Essere sepolto – in quella patria, con la speranza: stare in essa: nel luccichio che rimane (anche se Limbo-Lingua, e hai conosciuto il peggiore in essa, immettendo il loro crepuscolo – nel Luccichio).
E non ce n’è un’altra. Essere celato – in essa. Con la speranza. Perfino – senza speranza.

(1977)

Balugina Ljudočka

Un prato.

(Per ricordare. Per ricordare.)

Una bambina-farfallina.

Un tempio.

Una bambina-farfallina.

Un prato.

(1981)

Nella calma di agosto

guarigione:

tra la scapola e il collo
si cela – come una viva creatura sconosciuta
il silenzio umano
ingenuo e dorato –

matura per la memoria:

finora non c’era la parola! – ed ecco – come un soffio entra
nell’illuminazione semi-vuota:

come una preghiera ancora incomprensibile –

(come per un bambino)

(1984)

Di nuovo:
l’aria tra le cime – delle betulle

più luminosa:

la libertà:

(da tempo)

(1987)

La gente come un tempio

E le anime come candele, che si accendono una dall’altra.

(6 gennaio 2002, vigilia di Natale, villaggio di Romaškovo)

***

Gennadij Ajgi nasce nel 1934 a Šajmurzino, in Ciuvascia (Russia). Appartiene all’etnia dei Ciuvasci.
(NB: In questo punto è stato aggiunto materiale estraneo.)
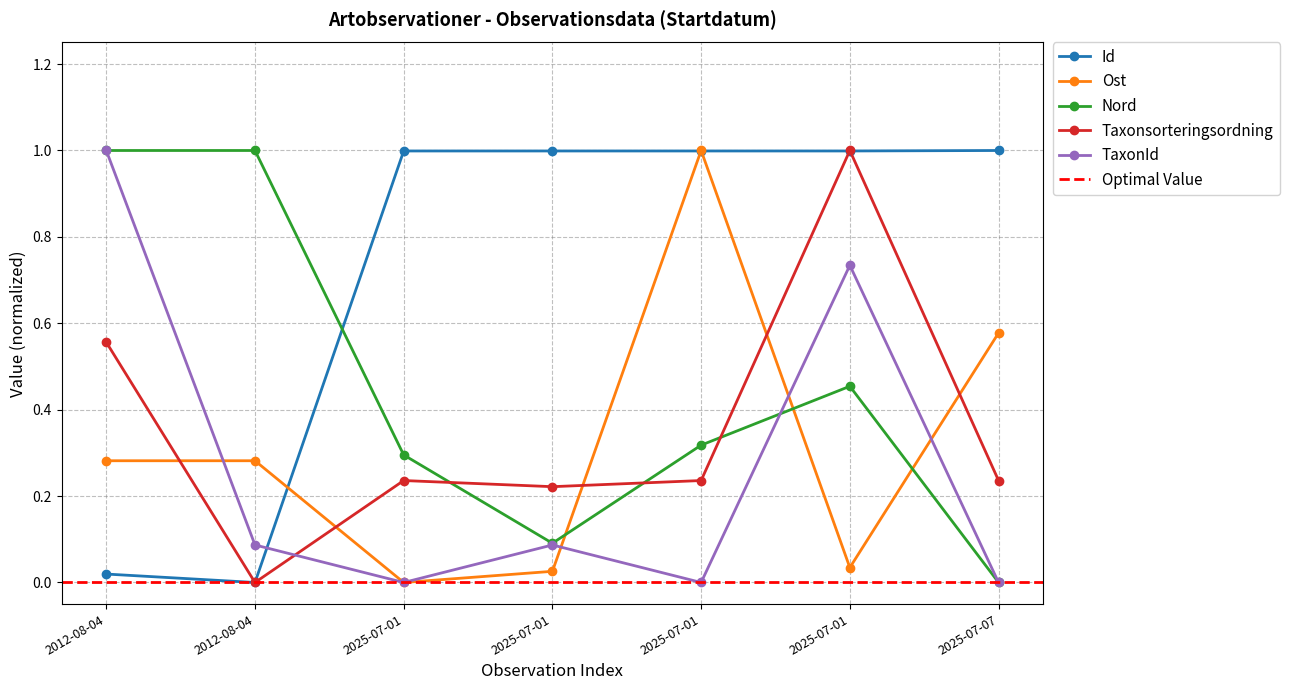

True or false: TaxonId has more than 1 interior local peaks.

True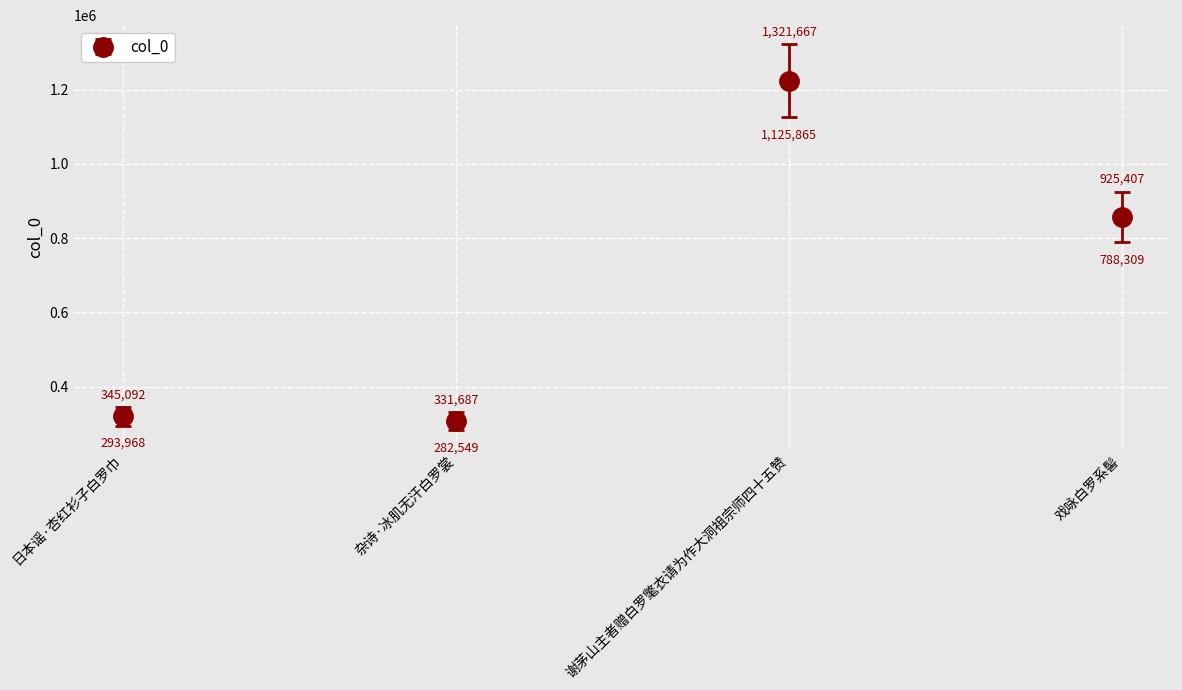

What is the label of the 1st point from the left?

日本谣·杏红衫子白罗巾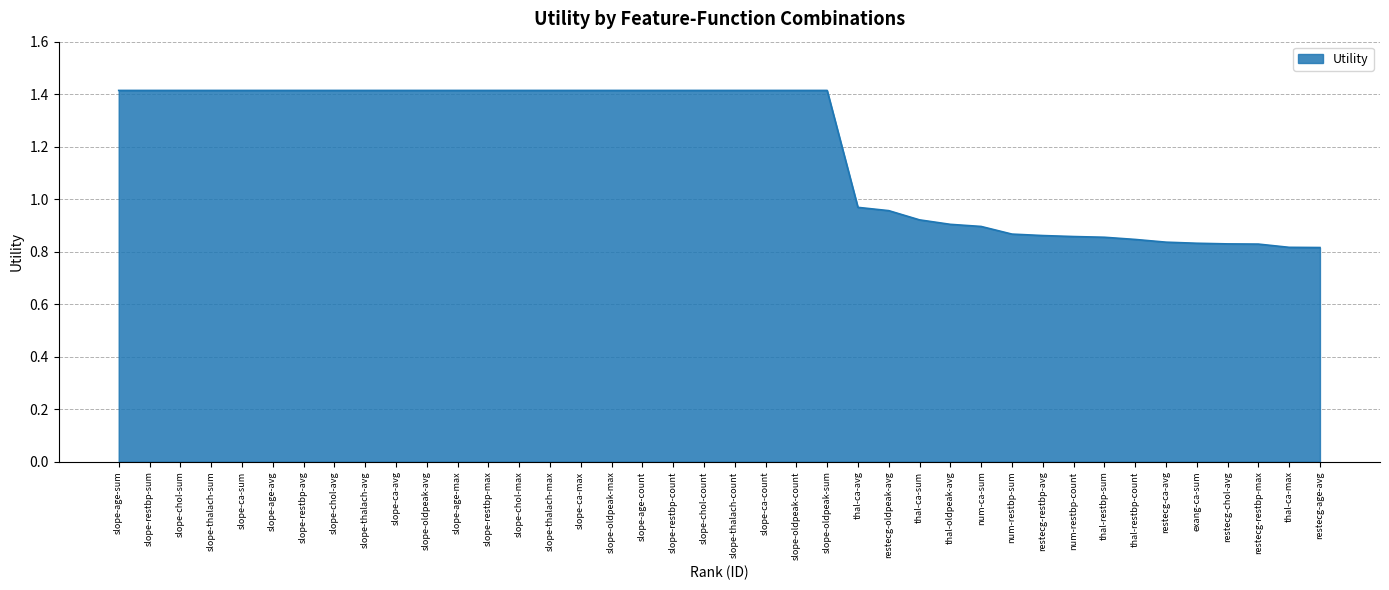

What position from the left is slope-age-max?

12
Negli anni Cinquanta studia all’Istituto Letterario Gor’kij di Mosca, da cui viene espulso per un volumetto che “mina le basi del realismo socialista”. Al 1958 risale la sua prima raccolta poetica in lingua ciuvascia. Su consiglio di Boris Pasternak, dal 1960 comincia a scrivere versi in russo. Dal 1961 al 1971 lavora al Museo Majakovskij di Mosca. Cura l’iconografia completa dell’opera del grande poeta futurista, organizza mostre di Malevič, Tatlin e altri artisti dell’avanguardia russa. Traduce in lingua ciuvascia molti poeti russi ed europei. Per l’antologia Poeti di Francia (1968), che comprende 77 autori francesi in traduzione ciuvascia, riceve nel 1972 un riconoscimento dall’Accademia di Francia. Poi seguono le traduzioni dei poeti polacchi e ungheresi. Dagli anni Settanta comincia a pubblicare versi sulle riviste russe dell’emigrazione, come “Grani” e “Kontinent”. Dal 1988, con l’avvento della perestrojka, i suoi testi escono anche su riviste russo-sovietiche “Volga”, “Rodnik”, “Družba narodov”, “Literaturnoe obozrenie”, “Arion” e “Ogonek”. Nel 1987 vince il prestigioso premio Andrej Belyj e nel 2000 il premio Pasternak. Tra le sue raccolte poetiche si ricordano: Stichi 1954-1971 (Versi 1954-1971, 1975), Ditja-i-roza (Il bimbo e la rosa, 1990), Zdes’ (Qui, 1991), Teper’ vsegda snega (Ora sono sempre le nevi, 1992), Poezija-kak-molčanie (Poesia come silenzio, 1994), Tetrad’ Veroniki. Pervoe polugodie dočeri (Il quaderno di Veronica. I primi sei mesi di mia figlia,1997), Poklon-peniju (Inchino al canto, 2001), Prodolženie ot’ezda (Il proseguimento della partenza, 2001). In seguito a una grave malattia, si spegne il 21 febbraio 2006.